Mobile Shopping's Ugly Truth

Josh GordonIt is easy to get carried away in the world of technology marketing, especially within retail. A new technology emerges, the bandwagon fills up, and the sustainability watch begins. Since mobile is the crown jewel of the emerging direct digital marketing pillars, it is interesting to see many solution providers struggling to identify the path to making gobs of money off of such a convenient and personal communications channel. Many believe the proper marketing use of the mobile channel is to send personalized incentives with mass reach (text messaging) to create store traffic and connect the digital shopping experience with the physical shopping experience… simultaneously enhancing both. Recently developments in the world of mobile marketing, however, point to another legitimate scenario.

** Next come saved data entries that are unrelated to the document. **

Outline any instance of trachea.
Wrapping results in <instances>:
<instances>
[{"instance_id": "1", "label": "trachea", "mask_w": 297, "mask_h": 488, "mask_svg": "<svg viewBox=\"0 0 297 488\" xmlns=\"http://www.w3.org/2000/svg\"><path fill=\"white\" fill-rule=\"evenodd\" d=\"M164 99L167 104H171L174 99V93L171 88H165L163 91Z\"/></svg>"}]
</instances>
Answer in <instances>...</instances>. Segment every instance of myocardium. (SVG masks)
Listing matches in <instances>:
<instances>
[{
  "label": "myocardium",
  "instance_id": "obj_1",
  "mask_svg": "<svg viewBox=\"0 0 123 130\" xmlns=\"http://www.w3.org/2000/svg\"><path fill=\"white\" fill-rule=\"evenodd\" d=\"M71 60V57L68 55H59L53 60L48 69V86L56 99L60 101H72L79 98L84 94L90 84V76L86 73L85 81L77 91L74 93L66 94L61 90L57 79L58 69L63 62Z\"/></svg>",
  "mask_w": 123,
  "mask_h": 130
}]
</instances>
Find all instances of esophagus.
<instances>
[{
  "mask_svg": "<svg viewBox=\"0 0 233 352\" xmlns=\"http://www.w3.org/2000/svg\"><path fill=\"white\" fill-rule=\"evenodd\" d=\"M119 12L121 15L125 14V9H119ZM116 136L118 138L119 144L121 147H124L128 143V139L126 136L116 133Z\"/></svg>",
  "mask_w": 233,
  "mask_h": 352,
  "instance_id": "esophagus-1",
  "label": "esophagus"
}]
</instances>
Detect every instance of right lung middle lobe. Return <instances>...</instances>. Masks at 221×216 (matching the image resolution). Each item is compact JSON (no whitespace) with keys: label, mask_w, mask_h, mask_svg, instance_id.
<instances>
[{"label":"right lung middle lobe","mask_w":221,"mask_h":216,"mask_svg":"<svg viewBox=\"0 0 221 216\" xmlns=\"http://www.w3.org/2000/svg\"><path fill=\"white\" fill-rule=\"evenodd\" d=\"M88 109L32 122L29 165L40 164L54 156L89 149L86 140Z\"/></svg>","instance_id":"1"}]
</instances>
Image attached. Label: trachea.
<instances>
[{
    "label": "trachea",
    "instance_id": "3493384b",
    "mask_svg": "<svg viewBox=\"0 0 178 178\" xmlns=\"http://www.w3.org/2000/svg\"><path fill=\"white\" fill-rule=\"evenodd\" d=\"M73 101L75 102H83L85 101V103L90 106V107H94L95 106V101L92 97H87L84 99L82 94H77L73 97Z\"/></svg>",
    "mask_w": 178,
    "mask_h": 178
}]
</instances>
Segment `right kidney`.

According to a recent study from Thomas/Ferrous, Inc. and Q&A Research, a high concentration – 48 percent – of consumers who download apps have downloaded a shopping app.

While that number seems high, we must keep in mind that only about a quarter of mobile-savvy consumers actually download apps in the first place. The concentration is high, but the total number of those downloading and using shopping apps is not.

There are two takeaways from this still developing market.

First, competition is not just coming from the store next door, across the street, or across town. The competition has now invaded the physical shopping space. Reaching price sensitive shoppers who scour the mobile Web for a deal while in your store becomes challenging, and places an extra need on improvements to the experience of shopping. Since it is still early in 2010 it is fair to predict that capturing mobile-savvy, price sensitive shoppers is an emerging challenge for marketers.

Second, mCommerce also raises the question of attribution. Should the mobile channel be used to capture sales like the Web, or redirect and incentivize consumers to shop online or in-store? Both mobile strategies are currently in play, with a winner far from determined.

While consumer adoption of purchasing items on a mobile device still remains low, it will be interesting to watch as mobile battles to become another selling channel alongside the Web. Regardless of what happens, SMS stills play an integral role in any mobile marketing campaign, whether a text points a consumer to a store or a mobile website.

The fate and future of mCommerce is not yet decided by any estimation. But the question is worth asking: Does mCommerce deserve a line item on the retailer’s marketing budget, or is mobile better used as a way to connect the Web and bricks-and-mortar channels?